Scientific Considerations

  • Confirmatory Studies: If the safety and effectiveness of a proposed drug product must be established by investigations, these investigations go beyond the scope of a limited confirmatory study and are generally not suitable for an ANDA. ANDAs may contain data that demonstrate that the characteristics that make a proposed drug product different from the listed drug do not alter its safety and effectiveness.
  • Active Ingredient Sameness Evaluation: If the active ingredient in the proposed drug product cannot be demonstrated to be the same as the active ingredient in the listed drug by using the information and data that may be submitted in connection with an ANDA, the drug product should not be submitted for approval in an ANDA.
  • Intentional Differences Between the Proposed Drug Product and Reference Listed Drug
    • Difference in formulation: Generally, differences in inactive ingredients are permissible if the safety and effectiveness of the proposed drug product is not adversely affected by the differences. For certain routes of administration other regulations may apply, e.g. parenteral, ophthalmic and otic drugs. An applicant should consider submitting a 505(b)(2) application if the proposed drug product contains changes to its formulation that are not permissible in an ANDA.
    • Differences in bioequivalence or bioavailability: An ANDA must contain information showing that the proposed drug product is bioequivalent to the reference listed drug. Bioequivalence means the rate and extent of absorption of the proposed drug are not significantly different from the rate and extent of absorption of the reference listed drug when administered at the same molar dose under similar experimental conditions. Where there is an intentional difference in rate (e.g., extended-release dosage forms), certain pharmaceutical equivalents or alternatives may be considered bioequivalent if there is no significant difference in the extent to which the active ingredient or moiety from each product becomes available at the site of drug action. If other differences in BE or BA exist, a 505(b)(2) submission is appropriate.
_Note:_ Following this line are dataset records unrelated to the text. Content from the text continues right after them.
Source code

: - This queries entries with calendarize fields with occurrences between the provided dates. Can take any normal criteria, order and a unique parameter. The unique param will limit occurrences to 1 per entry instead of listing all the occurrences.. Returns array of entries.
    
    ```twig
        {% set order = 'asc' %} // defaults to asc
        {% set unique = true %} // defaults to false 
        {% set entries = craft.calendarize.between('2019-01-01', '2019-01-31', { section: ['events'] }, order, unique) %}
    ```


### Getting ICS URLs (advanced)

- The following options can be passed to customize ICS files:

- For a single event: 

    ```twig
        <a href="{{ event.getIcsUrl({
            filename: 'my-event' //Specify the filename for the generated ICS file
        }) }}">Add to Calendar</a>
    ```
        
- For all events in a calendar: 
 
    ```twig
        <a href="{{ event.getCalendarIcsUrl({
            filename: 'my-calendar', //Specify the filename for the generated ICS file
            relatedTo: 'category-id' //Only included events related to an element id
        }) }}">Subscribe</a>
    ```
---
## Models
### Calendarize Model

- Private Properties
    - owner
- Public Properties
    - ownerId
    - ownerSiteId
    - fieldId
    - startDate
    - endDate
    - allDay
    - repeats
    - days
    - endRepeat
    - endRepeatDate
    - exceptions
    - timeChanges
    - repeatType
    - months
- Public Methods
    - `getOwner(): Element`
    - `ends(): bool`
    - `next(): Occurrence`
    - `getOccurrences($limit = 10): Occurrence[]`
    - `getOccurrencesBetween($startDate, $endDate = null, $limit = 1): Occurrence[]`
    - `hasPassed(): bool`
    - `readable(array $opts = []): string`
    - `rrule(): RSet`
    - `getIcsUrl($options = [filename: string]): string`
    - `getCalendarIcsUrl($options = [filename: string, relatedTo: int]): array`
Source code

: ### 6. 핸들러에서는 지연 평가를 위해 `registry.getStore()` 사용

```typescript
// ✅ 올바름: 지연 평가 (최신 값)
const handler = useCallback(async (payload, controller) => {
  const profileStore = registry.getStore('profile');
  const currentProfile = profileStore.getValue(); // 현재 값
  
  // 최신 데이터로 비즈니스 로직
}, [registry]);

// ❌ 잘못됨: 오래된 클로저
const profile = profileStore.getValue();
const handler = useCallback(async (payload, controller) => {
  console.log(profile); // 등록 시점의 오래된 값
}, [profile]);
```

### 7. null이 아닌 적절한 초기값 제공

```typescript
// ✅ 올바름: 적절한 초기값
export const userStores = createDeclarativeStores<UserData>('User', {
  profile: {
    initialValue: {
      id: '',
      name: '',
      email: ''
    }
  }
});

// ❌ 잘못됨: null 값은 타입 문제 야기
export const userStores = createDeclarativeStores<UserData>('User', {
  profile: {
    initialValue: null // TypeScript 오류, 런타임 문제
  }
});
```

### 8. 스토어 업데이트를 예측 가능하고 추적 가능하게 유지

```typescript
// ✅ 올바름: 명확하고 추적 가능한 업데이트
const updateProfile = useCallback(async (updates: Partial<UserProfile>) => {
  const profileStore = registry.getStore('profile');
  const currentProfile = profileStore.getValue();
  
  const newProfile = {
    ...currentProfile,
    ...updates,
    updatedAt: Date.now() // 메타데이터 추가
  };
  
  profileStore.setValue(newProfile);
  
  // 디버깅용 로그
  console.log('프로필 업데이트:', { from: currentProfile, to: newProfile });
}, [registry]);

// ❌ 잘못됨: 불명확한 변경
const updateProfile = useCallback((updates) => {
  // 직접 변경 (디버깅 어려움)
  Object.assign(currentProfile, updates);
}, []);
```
However, a 505(b)(2) application is not appropriate for a drug product that failed to meet the 505(j) standards because the extent to which the API is made available to the site of action is less than that of the listed drug or the rate at which it is made available is unintentionally less than the listed drug.
    • Difference in conditions of use: Labeling information for properly submitted ANDAs must reflect previously approved conditions of use, except for labeling that excludes conditions of use approved for the reference listed drug that is omitted because of patents or exclusivity.
    • Other differences: Drug products that differ considerably from the reference listed drug are generally not candidates for a 505(j) submission. Differences are evaluated individually and as combined effects.